**** Texte source ****

Libéralisation du transport par autocar : big-bang ou pétard mouillé ?

Intégrée au projet de loi pour la croissance et l'activité, cette mesure pourrait créer plusieurs milliers d'emplois et faciliter les mobilités à un coût abordable selon le gouvernement. Est ce si certain ?
Fabien Piliu
Les TER ne seront pas concurrencés par les nouvelles liaisons en autocar

C'est une mesure qui a surpris tout le monde. Alors que le disruptif est sur toutes les bouches, que les acteurs de la French Tech présents à Las Vegas tentent de séduire les investisseurs du monde entier, le numérique 4.0 et les objets connectés s'apprêtent à envahir notre quotidien et à guider nos vies, Emmanuel Macron, le ministre de l'Economie envisage de stimuler la cinquième - ou la sixième on ne sait plus - économie mondiale en libéralisant le transport par autocar. Qui y aurait pensé ? Personne jusqu'ici. Même les membres de la Commission pour la libération de la croissance française dirigée par Jacques Attali et leurs 316 propositions n'avaient pas eu cette idée.

Le potentiel économique serait- il si élevé ? Selon l'étude d'impact du projet de loi, la mobilité via les services réguliers par autocar d'initiative privée, exécutée dans le cadre du cabotage international - la seule autorisée - , n'est pas connue précisément. Elle représenterait moins de 0,05% du nombre total de voyageurs transportés. Au total, 110.000 voyageurs se sont déplacés en autocar en 2013, dernier chiffre connu.

Plusieurs objectifs sont définis

En autorisant le cabotage sur le territoire national, le gouvernement vise plusieurs objectifs. Il espère augmenter la mobilité de la population, désenclaver certains territoires, abaisser les coûts de déplacement et développer le secteur du transport régional. Un exemple ? Pour relier par le train Clermont-Ferrand à Périgueux, distant de 252 kilomètres, les usagers ne peuvent compter que sur un seul train par jour qui fera le trajet en cinq heures avec une correspondance.

****

Consigne a =>
Selon l'article sur la libéralisation du transport par autocar, combien de voyageurs se sont déplacés en autocar en 2013 ?

**** Lignes de données ****

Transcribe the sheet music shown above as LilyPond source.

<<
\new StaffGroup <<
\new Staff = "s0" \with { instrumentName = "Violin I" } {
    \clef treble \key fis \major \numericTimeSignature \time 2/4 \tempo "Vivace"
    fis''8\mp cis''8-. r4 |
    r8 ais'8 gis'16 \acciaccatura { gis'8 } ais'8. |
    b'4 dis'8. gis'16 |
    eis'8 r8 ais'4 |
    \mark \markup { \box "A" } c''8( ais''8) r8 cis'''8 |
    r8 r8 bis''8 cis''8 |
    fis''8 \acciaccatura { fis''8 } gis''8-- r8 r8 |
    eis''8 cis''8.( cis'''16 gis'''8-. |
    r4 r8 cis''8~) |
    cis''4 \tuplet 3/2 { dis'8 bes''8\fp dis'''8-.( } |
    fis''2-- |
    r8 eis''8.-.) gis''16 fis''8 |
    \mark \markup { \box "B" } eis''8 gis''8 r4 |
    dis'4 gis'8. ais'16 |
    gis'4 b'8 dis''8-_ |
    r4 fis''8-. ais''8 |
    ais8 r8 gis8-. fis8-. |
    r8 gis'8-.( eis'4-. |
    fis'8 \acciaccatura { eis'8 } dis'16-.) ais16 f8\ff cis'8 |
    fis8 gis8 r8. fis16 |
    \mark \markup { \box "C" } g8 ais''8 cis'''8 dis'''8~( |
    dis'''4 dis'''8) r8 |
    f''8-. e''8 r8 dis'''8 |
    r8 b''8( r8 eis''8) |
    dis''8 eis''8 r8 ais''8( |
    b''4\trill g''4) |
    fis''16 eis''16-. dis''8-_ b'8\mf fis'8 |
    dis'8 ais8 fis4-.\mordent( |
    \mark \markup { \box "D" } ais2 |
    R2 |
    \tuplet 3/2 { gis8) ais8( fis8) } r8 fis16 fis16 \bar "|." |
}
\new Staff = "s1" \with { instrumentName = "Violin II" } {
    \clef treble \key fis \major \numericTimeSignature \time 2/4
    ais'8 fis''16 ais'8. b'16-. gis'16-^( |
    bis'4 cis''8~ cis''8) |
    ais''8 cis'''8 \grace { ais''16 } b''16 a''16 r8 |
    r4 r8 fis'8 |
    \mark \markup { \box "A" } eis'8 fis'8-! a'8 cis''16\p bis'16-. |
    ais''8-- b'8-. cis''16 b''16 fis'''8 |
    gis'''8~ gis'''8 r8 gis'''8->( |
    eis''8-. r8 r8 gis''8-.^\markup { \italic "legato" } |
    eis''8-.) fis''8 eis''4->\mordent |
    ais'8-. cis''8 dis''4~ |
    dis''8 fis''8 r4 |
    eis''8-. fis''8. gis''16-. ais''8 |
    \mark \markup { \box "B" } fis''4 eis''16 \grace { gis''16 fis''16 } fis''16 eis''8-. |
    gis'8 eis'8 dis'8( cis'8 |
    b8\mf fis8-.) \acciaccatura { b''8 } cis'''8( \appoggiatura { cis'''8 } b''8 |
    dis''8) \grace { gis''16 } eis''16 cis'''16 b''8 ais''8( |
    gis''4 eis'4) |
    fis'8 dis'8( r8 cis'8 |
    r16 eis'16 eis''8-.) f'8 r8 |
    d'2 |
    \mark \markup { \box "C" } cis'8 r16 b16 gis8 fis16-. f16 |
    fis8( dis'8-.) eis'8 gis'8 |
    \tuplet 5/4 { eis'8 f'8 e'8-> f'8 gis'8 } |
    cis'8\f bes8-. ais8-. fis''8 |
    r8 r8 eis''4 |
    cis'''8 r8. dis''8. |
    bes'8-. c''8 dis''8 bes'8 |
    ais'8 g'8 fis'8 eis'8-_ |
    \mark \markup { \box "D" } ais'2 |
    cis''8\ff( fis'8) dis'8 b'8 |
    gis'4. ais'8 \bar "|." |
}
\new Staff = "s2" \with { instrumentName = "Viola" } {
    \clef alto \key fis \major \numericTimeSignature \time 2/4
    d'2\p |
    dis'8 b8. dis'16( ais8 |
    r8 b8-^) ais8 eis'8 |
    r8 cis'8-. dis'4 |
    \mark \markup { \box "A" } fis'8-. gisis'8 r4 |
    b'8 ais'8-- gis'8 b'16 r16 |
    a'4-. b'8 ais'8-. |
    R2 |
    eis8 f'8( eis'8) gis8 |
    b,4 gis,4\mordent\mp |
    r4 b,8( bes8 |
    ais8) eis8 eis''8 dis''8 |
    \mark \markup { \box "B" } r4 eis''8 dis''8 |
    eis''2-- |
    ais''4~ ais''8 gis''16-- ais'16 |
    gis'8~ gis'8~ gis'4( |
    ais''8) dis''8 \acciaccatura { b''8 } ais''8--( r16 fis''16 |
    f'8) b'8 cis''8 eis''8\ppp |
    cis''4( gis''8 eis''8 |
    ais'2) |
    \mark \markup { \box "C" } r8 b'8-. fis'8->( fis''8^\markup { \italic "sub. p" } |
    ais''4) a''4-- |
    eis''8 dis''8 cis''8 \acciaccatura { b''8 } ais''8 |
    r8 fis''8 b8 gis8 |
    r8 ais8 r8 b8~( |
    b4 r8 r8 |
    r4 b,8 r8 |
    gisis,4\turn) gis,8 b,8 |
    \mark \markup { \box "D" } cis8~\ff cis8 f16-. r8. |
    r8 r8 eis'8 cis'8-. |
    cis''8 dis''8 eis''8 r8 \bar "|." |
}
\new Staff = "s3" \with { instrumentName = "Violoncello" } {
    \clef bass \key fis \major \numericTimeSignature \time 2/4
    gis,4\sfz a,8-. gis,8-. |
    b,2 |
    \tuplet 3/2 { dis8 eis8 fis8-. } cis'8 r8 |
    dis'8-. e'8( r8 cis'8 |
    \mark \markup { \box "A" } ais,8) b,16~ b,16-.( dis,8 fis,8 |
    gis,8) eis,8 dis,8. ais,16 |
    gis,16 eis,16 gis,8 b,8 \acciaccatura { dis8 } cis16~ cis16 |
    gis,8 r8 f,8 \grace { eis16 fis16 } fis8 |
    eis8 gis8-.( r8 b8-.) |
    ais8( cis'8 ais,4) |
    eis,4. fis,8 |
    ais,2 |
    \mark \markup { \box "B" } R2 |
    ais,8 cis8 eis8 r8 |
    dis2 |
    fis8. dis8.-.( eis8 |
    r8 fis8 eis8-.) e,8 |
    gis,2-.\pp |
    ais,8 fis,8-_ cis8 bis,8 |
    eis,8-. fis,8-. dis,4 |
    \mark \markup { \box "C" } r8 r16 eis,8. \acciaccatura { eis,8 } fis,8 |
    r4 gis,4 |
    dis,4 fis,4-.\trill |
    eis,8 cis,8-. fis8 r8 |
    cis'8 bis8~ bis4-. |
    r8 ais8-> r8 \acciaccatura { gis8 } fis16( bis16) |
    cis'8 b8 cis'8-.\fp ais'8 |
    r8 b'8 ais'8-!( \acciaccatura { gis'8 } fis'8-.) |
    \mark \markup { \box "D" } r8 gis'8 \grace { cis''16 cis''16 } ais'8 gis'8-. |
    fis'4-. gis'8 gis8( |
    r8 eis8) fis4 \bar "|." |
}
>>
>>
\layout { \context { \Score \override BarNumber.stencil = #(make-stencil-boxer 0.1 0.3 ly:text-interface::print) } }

****

Consigne b =>
Parmi les lignes ci-dessus, sélectionne toutes celles où figure le mot « clef ».

Résultat a =>
110 000 voyageurs.

Résultat b =>
    \clef treble \key fis \major \numericTimeSignature \time 2/4 \tempo "Vivace"
    \clef treble \key fis \major \numericTimeSignature \time 2/4
    \clef alto \key fis \major \numericTimeSignature \time 2/4
    \clef bass \key fis \major \numericTimeSignature \time 2/4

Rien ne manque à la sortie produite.